The first time I was asked to comment publicly on Julian Assange and Wikileaks was on MSNBC in April 2010. Wikileaks had just released the Collateral Murder video. The video, leaked by Army whistleblower Chelsea Manning, was taken from the gunsight of a US Apache helicopter as the helicopter’s crew killed 12 unarmed Iraqi civilians on a Baghdad street in 2007. Two Reuters journalists were killed and two small children were severely wounded (the Apache’s crew killed the children’s father as he attempted to assist wounded civilians). For three years, until Wikileaks released the video, the U.S. military claimed a battle had taken place and that aside from the two journalists, all the dead were insurgents.
The Army declared the journalists killed in the crossfire. The wounded children were ignored, even though the Apache’s crew had recognized at the time they had shot children. “Well, it’s their fault [for] bringing their kids to a battle.” the helicopter pilots said on the video minutes after shooting them. There had been no battle.
In the studio, the MSNBC host asked another veteran and me for our thoughts on the video. Her question was about the apparent shock American audiences were experiencing watching the brutal reality of the Iraq War. We were both incredulous that more than seven years into the war, such a video would be shocking. What did you think we were doing over there?
The effects on the First Amendment and press freedom will be severe if Julian Assange is extradited and successfully prosecuted.
I went to war three times. I have seen mothers with their dead children and have heard their cries in Arabic, Pashto, and English. Those cries were all the same. The hell of war that has consumed men, women, and children for decades and continues in unending forms is unimaginable to many of us. Even harder to swallow is knowing these acts of organized murder and mass suffering, perpetrated in our names, were not cruel accidents of war but the result of planned and deliberate policies.
The millions of victims of the US wars throughout the Muslim World are familiar with the violence of these wars. For Americans at home, such familiarity with the wars, their violence, and the consequences, did not exist. Julian Assange and Wikileaks helped to change that.
For publishing the victims of the wars and war crimes caused by the U.S. and the West, Julian Assange is being held in Britain’s notorious Belmarsh prison, awaiting extradition to the United States. Assange’s harrowing captivity began more than 12 years ago when a US rendition forced him to seek sanctuary in the Ecuadorian embassy in London. I had the privilege of meeting him there in 2014. That visit allowed me to thank him for his witness through Wikileaks for the millions of war victims ignored, unnamed, and rendered voiceless. Over a decade on, his mental and physical health is failing, and Biden, despite his commitment to press freedom, has yet to budge on a pardon.
New York Times Vietnam war correspondent Neil Sheehan said the Pentagon Papers taught him that secrets were not kept by a government to protect its people from adversaries but rather to protect the government’s actions from the knowledge of its people.
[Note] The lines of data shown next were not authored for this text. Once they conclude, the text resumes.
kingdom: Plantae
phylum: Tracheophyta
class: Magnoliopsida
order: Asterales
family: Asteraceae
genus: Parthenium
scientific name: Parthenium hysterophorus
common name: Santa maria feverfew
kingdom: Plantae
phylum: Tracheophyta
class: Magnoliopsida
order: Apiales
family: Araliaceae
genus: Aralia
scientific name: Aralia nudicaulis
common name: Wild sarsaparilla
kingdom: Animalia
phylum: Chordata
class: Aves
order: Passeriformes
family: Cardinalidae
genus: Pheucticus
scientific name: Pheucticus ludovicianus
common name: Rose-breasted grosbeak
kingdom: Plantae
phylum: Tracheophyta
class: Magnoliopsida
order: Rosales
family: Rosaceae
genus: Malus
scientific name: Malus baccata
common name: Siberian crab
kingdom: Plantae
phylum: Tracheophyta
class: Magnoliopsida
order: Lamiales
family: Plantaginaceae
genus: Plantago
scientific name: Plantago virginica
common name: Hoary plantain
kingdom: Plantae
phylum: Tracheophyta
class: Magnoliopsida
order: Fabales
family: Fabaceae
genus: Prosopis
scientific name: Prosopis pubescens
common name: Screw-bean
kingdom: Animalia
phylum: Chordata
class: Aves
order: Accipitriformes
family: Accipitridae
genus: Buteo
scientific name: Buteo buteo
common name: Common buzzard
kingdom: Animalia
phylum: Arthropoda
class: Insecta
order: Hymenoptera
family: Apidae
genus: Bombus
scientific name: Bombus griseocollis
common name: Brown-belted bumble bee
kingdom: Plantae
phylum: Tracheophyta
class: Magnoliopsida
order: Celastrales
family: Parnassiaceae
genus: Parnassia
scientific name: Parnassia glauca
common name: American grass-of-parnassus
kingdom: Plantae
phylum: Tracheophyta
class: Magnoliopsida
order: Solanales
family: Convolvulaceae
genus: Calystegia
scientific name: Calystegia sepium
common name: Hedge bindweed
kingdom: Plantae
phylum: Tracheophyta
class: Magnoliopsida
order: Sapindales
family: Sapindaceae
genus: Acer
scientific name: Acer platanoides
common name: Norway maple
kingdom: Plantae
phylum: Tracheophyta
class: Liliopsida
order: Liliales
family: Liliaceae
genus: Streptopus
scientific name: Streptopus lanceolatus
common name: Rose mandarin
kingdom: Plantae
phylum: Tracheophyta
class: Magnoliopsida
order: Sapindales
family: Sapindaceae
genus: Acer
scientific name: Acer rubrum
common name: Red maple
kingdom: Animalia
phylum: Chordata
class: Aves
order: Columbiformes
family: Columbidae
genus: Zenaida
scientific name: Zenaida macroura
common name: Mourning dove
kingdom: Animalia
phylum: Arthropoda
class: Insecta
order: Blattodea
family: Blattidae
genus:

Perhaps this is the greatest crime that Julian Assange committed in the eyes of both Democratic and Republican governments: he dared to tell the American people what their government had done.
The effects on the First Amendment and press freedom will be severe if Julian Assange is extradited and successfully prosecuted. His persecution and torture already serve as a warning to journalists worldwide. And morally, Julian Assange’s imprisonment obstructs any reckoning we in the U.S. must do to contend with our wars in Afghanistan and Iraq and their victims.